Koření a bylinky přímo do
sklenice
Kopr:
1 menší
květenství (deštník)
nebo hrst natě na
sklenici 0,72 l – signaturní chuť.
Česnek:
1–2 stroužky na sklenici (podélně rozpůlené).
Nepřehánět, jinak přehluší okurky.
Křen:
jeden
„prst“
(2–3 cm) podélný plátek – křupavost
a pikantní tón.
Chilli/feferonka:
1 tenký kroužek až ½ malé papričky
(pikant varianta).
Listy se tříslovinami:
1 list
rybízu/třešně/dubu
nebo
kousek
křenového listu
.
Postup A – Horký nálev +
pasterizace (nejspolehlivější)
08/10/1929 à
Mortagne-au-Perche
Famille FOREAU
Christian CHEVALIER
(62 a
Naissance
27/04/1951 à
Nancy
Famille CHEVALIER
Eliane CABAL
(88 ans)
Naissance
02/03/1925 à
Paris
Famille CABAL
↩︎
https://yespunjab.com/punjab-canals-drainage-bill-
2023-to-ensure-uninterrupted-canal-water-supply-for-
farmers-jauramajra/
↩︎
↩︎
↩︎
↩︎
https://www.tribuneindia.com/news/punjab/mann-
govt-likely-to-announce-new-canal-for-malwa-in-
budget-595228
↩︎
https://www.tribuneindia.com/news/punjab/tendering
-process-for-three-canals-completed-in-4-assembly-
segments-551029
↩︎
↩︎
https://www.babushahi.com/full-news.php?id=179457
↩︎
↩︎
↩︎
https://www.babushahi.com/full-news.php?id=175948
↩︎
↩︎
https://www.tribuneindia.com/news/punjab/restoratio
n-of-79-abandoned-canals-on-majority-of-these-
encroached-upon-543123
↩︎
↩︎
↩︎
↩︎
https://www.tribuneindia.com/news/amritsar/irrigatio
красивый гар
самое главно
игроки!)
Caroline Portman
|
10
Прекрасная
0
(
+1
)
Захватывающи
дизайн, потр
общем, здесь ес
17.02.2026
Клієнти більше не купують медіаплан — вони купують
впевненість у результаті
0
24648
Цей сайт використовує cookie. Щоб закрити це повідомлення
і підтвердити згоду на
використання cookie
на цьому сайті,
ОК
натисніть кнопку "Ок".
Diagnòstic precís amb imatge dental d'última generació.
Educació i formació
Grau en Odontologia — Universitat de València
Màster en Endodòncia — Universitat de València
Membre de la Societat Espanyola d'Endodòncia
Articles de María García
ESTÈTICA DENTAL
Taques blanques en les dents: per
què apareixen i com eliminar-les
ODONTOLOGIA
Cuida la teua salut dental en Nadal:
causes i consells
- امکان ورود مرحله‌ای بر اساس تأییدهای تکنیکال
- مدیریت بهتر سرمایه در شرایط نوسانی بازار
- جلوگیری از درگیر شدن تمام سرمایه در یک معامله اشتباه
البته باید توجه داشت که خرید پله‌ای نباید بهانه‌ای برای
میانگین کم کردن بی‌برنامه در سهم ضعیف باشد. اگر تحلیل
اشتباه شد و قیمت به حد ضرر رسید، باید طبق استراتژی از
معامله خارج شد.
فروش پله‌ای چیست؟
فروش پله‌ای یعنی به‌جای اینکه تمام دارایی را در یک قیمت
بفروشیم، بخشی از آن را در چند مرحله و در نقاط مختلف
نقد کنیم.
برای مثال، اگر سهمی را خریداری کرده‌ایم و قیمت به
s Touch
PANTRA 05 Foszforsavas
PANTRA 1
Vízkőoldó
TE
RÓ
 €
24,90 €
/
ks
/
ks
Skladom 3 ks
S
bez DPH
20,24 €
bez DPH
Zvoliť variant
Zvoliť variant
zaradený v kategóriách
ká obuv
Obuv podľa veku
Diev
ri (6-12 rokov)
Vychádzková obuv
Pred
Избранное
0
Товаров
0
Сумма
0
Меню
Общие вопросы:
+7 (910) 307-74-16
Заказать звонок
■ ■ ■ ■ ■
*Task to complete*
Convert the material, starting at its first line and ending at the line containing "(pikant varianta).", into a Markdown table with a Row column for the row number and a Text column for the line, omitting any blank lines.

*Response*
| Row | Text |
|---|---|
| 1 | Koření a bylinky přímo do |
| 2 | sklenice |
| 3 | Kopr: |
| 4 | 1 menší |
| 5 | květenství (deštník) |
| 6 | nebo hrst natě na |
| 7 | sklenici 0,72 l – signaturní chuť. |
| 8 | Česnek: |
| 9 | 1–2 stroužky na sklenici (podélně rozpůlené). |
| 10 | Nepřehánět, jinak přehluší okurky. |
| 11 | Křen: |
| 12 | jeden |
| 13 | „prst“ |
| 14 | (2–3 cm) podélný plátek – křupavost |
| 15 | a pikantní tón. |
| 16 | Chilli/feferonka: |
| 17 | 1 tenký kroužek až ½ malé papričky |
| 18 | (pikant varianta). |